Work to complete:
In the records below, find the line containing "Eubos Basic Care savon liquide" and print it and every line after it exactly, through the end. Skip pictures.

The input:
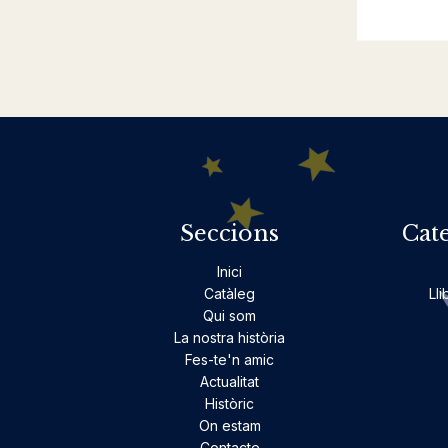
Seccions
Cat
Inici
Catàleg
Lli
Qui som
La nostra història
Fes-te'n amic
Actualitat
Històric
On estam
Contacte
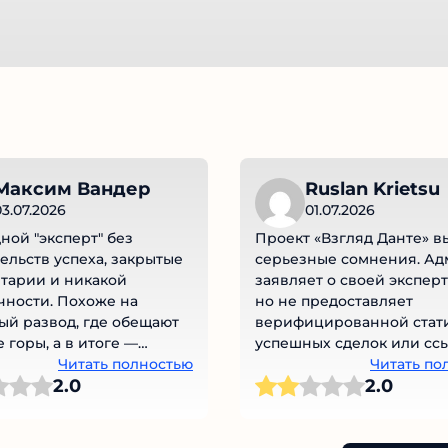
Максим Вандер
Ruslan Krietsu
3.07.2026
01.07.2026
ой "эксперт" без
Проект «Взгляд Данте» в
ельств успеха, закрытые
серьезные сомнения. Ад
тарии и никакой
заявляет о своей эксперт
ности. Похоже на
но не предоставляет
й развод, где обещают
верифицированной стати
 горы, а в итоге —
успешных сделок или ссы
Читать полностью
портфель активов. Комме
Читать по
2.0
2.0
под публикациями отклю
что исключает возможнос
обратной связи. Отсутств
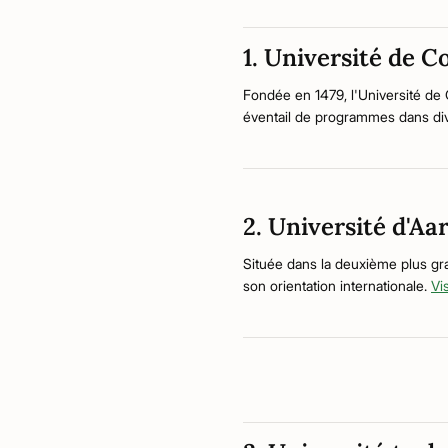
1. Université de 
Fondée en 1479, l'Université de 
éventail de programmes dans div
2. Université d'Aa
Située dans la deuxième plus gr
son orientation internationale.
Vi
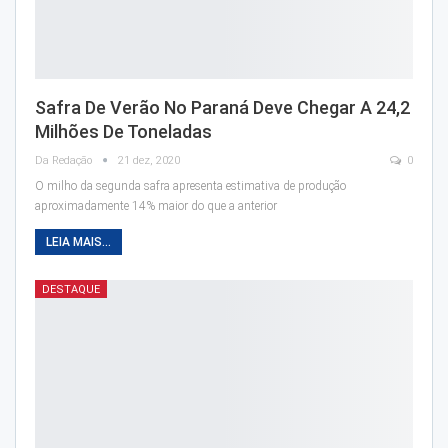
Safra De Verão No Paraná Deve Chegar A 24,2
Milhões De Toneladas
Da Redação
21 dez, 2020
0
O milho da segunda safra apresenta estimativa de produção
aproximadamente 14% maior do que a anterior
LEIA MAIS...
DESTAQUE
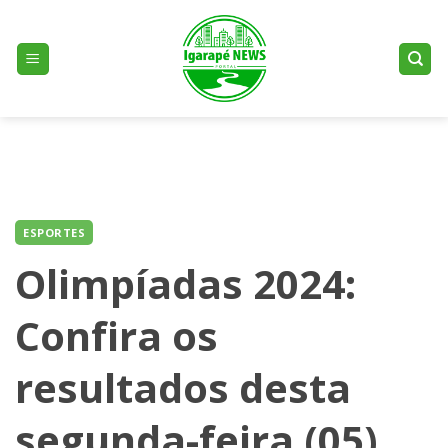
Skip
to
content
ESPORTES
Olimpíadas 2024:
Confira os
resultados desta
segunda-feira (05)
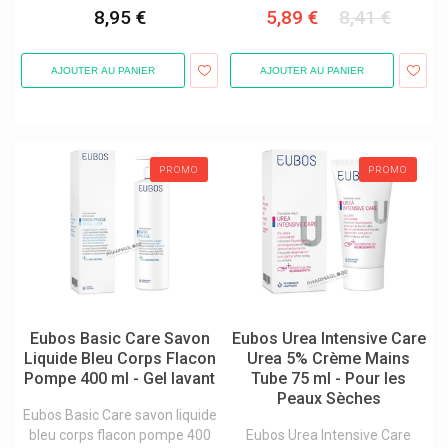
8,95 €
5,89 €
8,41 €
Flaem
Flen Health Flen Pharma
AJOUTER AU PANIER
AJOUTER AU PANIER
Fluocaril Cosmétique Dentifrices Bi-Fluorée
Fonscare
Footner
PROMO
PROMO
Forêt Huile À L'arnica
Forsee Line
Forté Pharma
Fortimel Nutricia
Frei Ol
Eubos Basic Care Savon
Eubos Urea Intensive Care
Liquide Bleu Corps Flacon
Urea 5% Crème Mains
Frio Pochettes
Pompe 400 ml - Gel lavant
Tube 75 ml - Pour les
Frontline Antiparasitaires
Peaux Sèches
Eubos Basic Care savon liquide
Fumouze
bleu corps flacon pompe 400
Eubos Urea Intensive Care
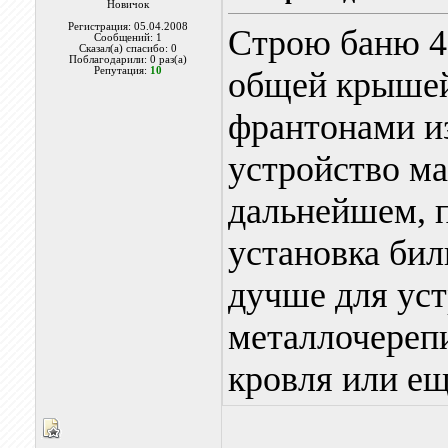
Новичок
Регистрация: 05.04.2008
Строю баню 4 
Сообщений: 1
Сказал(а) спасибо: 0
Поблагодарили: 0 раз(а)
Репутация:
10
общей крышей.
франтонами из
устройство ма
дальнейшем, п
установка бил
дучше для уст
металлочерепи
кровля или ещ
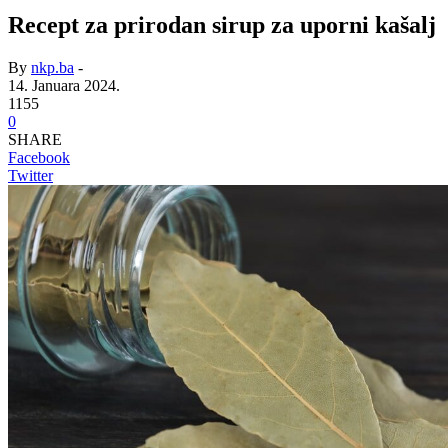
Recept za prirodan sirup za uporni kašalj
By
nkp.ba
-
14. Januara 2024.
1155
0
SHARE
Facebook
Twitter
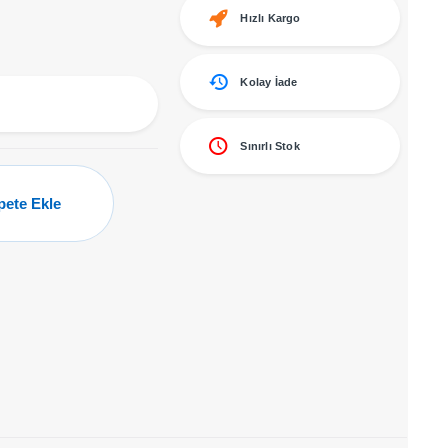
Hızlı Kargo
Kolay İade
Sınırlı Stok
pete Ekle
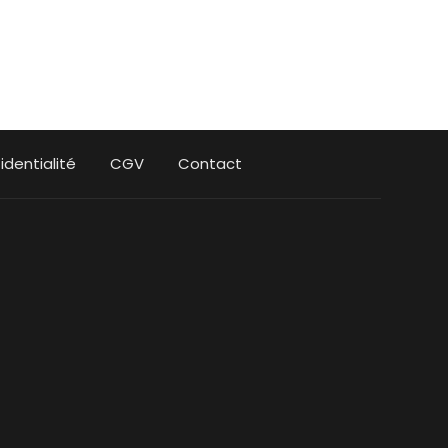
identialité
CGV
Contact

Solution:
Eubos Basic Care savon liquide
Fumouze
bleu corps flacon pompe 400
Eubos Urea Intensive Care
Новичок
Регистрация: 05.04.2008
Строю баню 4 
Сообщений: 1
Сказал(а) спасибо: 0
Поблагодарили: 0 раз(а)
Репутация:
10
общей крышей.
франтонами из
устройство ма
дальнейшем, п
установка бил
дучше для уст
металлочерепи
кровля или ещ
Recept za prirodan sirup za uporni kašalj
By
nkp.ba
-
14. Januara 2024.
1155
0
SHARE
Facebook
Twitter
Hızlı Kargo
Kolay İade
Sınırlı Stok
pete Ekle
identialité
CGV
Contact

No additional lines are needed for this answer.